Veronica’s research lies at the intersection between Geography and the Humanities. Much of her past work explored the way in which places are imagined and represented, and how they circulate through space and time by way of visual and textual media. Her first monograph, Imagining Mount Athos: Visions of a Holy Place from Homer to World War II (University of Virginia Press, 2011, shortlisted for the Criticos Prize 2012) charted the history of Christian Orthodoxy’s Holy Mountain in the Orthodox and Western geographical imagination by way of ancient Greek and Byzantine literature, Renaissance maps, travel accounts, botanists’ observations, and testimonies of World-War-II Allied refugees, among other sources.

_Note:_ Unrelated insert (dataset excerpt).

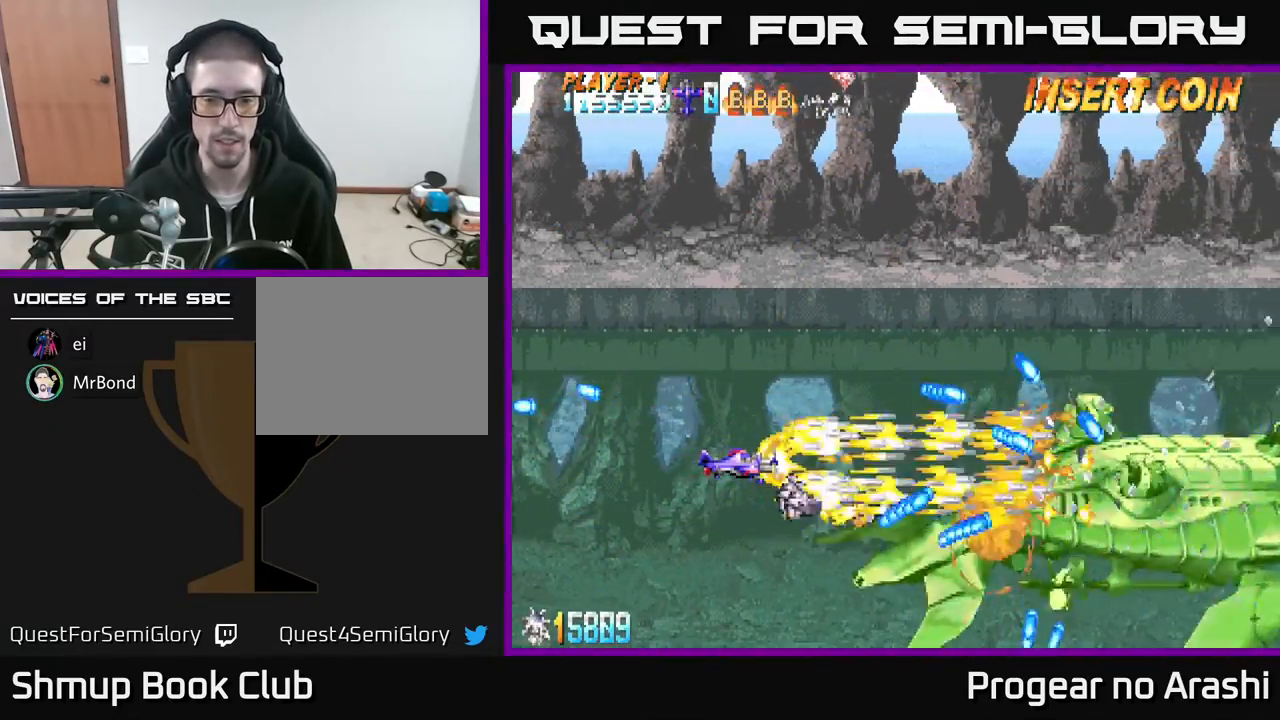
{"buttons": ["X"], "left_stick": "center", "events": [[100, "DPAD_LEFT", "down"], [317, "DPAD_LEFT", "up"]]}
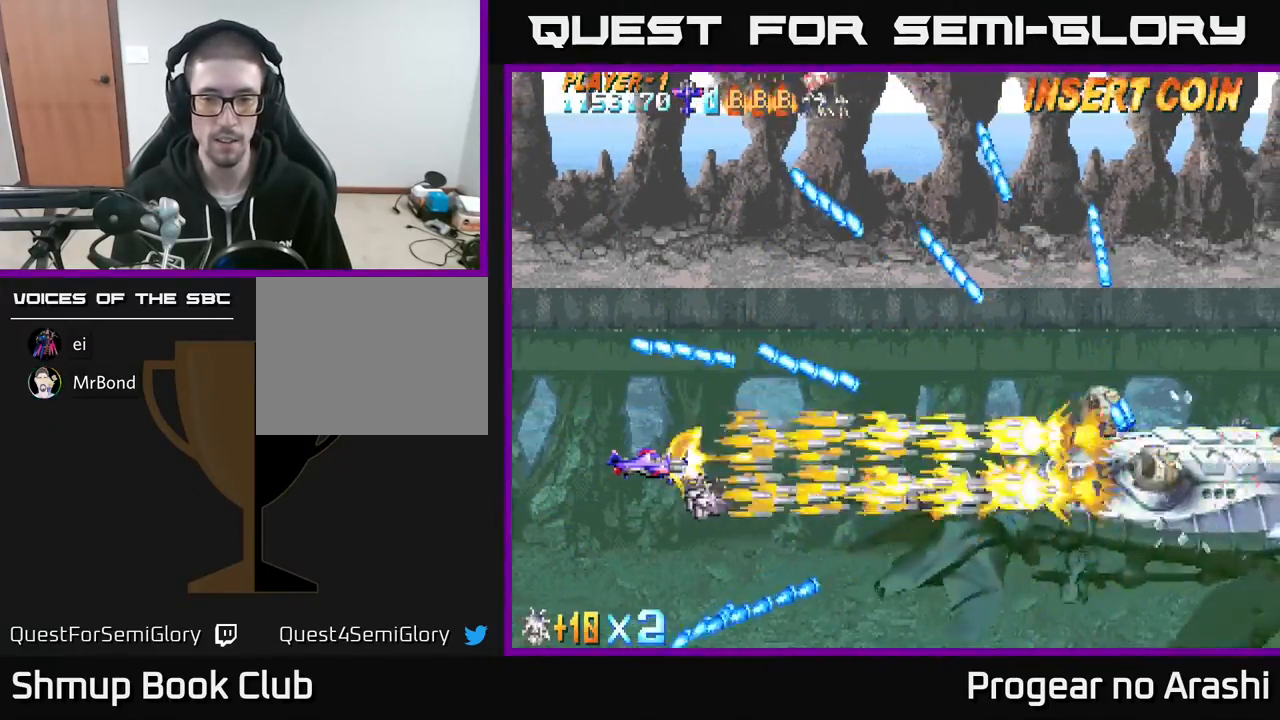
{"buttons": ["X"], "left_stick": "center", "events": []}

Her more recent research has focussed especially on perceptions of nature and sacred space. Her latest publications include Mountain: Nature and Culture (Reaktion Books, 2016) and Landscape, Nature and the Sacred in Byzantium (Cambridge University Press, 2016, shortlisted for the Runciman Award 2017).
She is currently working on a monograph on the genealogy of the ‘mantle of the Earth’ as a metaphor for shifting perceptions of global space, from Classical antiquity to the digital present. Research for the project has been generously funded by a Senior Research Fellowship of the British Academy and a residential fellowship from the Onassis Foundation.
With Professor Harriet Hawkins, Professor della Dora co-directs the Royal Holloway Centre for the GeoHumanities.